Ten-year-old-Rob turned to him with a big grin and announced with perfect comic timing: “I AM the bloke!”

Tony helped me get the washing machine outside before they headed North. And then various hijinks ensued with some tradies not turning up when they were supposed to, and others saying they couldn’t proceed until the missing ones did their bit, and me sitting here by myself in a shell, surviving on BBQed food and takeaway, with all my loungeroom furniture on the back patio and no water in the centre of the house. My dear mate Jody called and heard the distress in my voice over the phone, and said, “I can be there in two hours.” She drove down from Sydney, helped me wrestle the washing machine back into the house so I could at least do laundry, and camped here with me.

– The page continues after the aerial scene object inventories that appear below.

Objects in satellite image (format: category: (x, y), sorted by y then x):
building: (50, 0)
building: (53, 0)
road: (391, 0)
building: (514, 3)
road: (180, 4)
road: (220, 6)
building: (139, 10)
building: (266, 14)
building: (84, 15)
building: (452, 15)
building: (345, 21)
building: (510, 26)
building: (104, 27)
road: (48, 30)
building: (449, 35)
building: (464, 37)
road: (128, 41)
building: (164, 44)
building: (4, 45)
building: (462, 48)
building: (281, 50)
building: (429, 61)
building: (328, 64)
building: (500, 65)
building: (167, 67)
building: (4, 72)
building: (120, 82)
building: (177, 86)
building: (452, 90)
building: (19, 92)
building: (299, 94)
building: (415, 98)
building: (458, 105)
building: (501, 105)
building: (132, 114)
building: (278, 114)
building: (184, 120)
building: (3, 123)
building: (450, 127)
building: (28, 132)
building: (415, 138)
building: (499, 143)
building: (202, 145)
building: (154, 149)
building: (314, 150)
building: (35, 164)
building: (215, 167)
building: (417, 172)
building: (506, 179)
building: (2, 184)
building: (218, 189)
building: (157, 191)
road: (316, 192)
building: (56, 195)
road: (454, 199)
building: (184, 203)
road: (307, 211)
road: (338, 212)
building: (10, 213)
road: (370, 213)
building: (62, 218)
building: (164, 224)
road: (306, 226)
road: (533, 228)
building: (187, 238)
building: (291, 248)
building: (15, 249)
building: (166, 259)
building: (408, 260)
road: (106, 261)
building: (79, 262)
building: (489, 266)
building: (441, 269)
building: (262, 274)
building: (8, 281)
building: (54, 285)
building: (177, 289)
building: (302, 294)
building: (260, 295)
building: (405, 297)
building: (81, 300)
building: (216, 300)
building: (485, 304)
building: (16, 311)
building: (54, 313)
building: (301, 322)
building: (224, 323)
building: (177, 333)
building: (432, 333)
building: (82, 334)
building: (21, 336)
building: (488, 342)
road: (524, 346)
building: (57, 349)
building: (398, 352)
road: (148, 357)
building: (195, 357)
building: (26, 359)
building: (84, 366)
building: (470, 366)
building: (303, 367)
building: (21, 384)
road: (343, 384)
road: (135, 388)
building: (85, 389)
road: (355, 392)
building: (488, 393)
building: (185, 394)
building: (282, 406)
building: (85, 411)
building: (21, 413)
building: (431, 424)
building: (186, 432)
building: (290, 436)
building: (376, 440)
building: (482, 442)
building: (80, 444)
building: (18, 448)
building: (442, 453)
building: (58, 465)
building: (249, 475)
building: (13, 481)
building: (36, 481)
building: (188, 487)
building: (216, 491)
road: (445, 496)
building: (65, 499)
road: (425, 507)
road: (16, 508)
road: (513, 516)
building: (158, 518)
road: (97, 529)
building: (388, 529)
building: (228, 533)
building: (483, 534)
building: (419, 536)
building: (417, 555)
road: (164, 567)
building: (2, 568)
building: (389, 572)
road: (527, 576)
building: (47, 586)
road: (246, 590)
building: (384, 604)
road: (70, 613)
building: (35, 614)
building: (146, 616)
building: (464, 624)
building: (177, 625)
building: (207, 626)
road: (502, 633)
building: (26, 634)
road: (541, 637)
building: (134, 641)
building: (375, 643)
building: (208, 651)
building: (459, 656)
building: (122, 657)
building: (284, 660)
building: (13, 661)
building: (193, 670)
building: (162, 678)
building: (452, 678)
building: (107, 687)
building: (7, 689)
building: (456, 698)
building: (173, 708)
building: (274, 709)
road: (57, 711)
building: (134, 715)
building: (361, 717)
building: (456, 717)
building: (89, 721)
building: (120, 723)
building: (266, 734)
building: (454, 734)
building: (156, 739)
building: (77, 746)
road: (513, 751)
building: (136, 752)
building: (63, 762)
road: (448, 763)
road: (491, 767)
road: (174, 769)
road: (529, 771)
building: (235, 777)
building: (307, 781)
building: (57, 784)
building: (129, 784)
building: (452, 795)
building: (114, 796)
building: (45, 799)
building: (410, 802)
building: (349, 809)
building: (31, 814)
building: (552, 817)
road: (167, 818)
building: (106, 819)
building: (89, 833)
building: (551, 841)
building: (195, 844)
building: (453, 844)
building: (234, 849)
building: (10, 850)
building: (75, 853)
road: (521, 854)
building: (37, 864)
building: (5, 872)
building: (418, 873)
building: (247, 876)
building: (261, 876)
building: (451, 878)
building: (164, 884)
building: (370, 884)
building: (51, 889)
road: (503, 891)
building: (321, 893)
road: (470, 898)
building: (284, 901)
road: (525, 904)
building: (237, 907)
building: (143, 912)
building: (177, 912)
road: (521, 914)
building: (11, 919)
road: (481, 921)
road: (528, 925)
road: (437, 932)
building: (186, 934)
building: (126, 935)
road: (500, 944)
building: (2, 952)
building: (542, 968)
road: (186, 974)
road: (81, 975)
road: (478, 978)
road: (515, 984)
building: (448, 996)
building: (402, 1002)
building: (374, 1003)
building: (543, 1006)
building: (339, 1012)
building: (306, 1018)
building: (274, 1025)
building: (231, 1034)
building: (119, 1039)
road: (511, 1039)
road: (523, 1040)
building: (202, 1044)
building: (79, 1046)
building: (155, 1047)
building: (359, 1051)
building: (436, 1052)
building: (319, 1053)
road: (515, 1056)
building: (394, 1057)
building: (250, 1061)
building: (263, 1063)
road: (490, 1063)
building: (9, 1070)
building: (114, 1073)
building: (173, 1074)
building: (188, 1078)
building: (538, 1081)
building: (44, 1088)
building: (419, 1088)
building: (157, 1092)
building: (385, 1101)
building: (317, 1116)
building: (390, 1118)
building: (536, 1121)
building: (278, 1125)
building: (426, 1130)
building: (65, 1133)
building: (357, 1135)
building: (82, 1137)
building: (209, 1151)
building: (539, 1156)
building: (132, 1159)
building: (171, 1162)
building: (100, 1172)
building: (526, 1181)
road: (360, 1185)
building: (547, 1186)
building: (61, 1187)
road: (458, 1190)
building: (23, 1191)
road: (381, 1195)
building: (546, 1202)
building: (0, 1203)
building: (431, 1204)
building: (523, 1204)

By the time Tony and the kids got home, it was all done and I had all the furniture back in place. I don’t think I’d be physically capable of the latter feat now. The muscle aches and back pain alone have meant it’s taken me this long just to paint, with no demo. Recovering after each room takes longer than recovering from minor surgery would have when I was younger!

So, I am very much looking forward to finishing this all up, and then not doing any more work inside the house this year. We’ve still got some longer term plans and there’s plenty to do in the yard, but for now: the end is in sight.

And a good thing, too, because I’ve got writing to do!